The anguished R&B on Anxiety,
the second LP by Autre Ne Veut, brainchild of Brooklyn’s Arthur Ashin, may or
may not be R&B at all. In an interview with Pitchfork, Ashin admitted that
though “People who heard the album say, ‘This is so R&B’…. people who
actually listen to R&B are not going to feel like this is a real R&B
record.” But then just what is this
electro-pop paradise of an album, ringing with falsetto vocals that soar and
sear beyond expected R&B conventions?
Is it Top 40 gone indie? Is it a series of jams for
nightclubs exclusively catering to art scene kids hopped up on ecstasy? There
certainly is an inwardness and sensuality to the record, even as it seeks to be
“Ego Free Sex Free.” Too breathless, tortured, and oddball to gain mass acceptance,
Anxiety’s music still feels like it
belongs on sweaty dim-lit dance floors. Its worried handwringing is nearly indistinguishable
from a clubber’s bump-and-grind.
On Anxiety, Ashin takes
that grind and grooves and moves with the vitality of a 21st century
Prince, even if the work lacks Prince’s narrative velocity. Its cut-up,
stilted, semi-coherent lyrics capture the incomplete, unfocused trajectory of
the human thought process. Full of contradictions and blind yearning, Autre Ne
Veut uses words to prompt impressions, tossing grammar aside for flow’s sake. Hazy
half-finished phrases like “In the world that your heart is screaming, find it
Neverland” and “Don’t deserve baby and you follow you wanted to me” are more
felt than cognized. Recurrent obsessions with death and disconnection manage to
register in spite of the record’s intentional blurriness, creating a tonal
desperation that undercuts the frisky funk of Anxiety’s songs.

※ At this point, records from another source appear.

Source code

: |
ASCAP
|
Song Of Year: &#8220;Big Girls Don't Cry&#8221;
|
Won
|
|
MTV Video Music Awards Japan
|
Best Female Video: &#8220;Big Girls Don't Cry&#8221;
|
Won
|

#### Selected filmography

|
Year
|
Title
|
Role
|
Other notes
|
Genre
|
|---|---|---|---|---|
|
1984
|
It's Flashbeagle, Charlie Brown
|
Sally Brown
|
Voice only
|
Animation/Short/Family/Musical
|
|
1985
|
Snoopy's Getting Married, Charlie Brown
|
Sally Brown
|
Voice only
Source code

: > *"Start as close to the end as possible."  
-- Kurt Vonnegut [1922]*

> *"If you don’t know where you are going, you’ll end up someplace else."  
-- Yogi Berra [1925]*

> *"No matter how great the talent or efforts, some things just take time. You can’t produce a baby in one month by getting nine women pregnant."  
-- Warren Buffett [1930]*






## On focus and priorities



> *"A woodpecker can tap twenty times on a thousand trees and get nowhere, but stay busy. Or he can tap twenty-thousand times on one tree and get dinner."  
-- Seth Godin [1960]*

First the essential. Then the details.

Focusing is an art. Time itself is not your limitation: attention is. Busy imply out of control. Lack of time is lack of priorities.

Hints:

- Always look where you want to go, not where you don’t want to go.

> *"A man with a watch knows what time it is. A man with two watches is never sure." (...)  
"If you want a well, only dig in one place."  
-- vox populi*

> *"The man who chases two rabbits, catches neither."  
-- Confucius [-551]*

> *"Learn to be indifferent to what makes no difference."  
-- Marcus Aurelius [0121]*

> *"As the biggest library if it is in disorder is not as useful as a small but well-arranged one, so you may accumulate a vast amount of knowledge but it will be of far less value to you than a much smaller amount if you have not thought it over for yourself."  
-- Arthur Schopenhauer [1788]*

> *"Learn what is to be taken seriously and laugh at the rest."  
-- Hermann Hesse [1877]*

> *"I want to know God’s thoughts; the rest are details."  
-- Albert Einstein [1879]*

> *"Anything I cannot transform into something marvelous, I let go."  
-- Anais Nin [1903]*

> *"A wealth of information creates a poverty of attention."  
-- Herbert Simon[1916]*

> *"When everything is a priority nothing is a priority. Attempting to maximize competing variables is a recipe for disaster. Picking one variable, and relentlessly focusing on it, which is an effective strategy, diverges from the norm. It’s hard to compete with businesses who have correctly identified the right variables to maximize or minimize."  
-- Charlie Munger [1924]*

Autre Ne Veut is freakier and shriller than progressive R&B
peers like Frank Ocean and Janelle Monáe.
Employing tighter songwriting than the Weeknd, Anxiety nonetheless relies on similarly memorable moodscapes and
emotional expansiveness. Though it may not be a traditional R&B album, its
bluesy rhythms being overwhelmed by foggy synth-pop sensibilities, Anxiety is a slick and sexed-up production
worth getting anxious over, worth diving and dissolving into.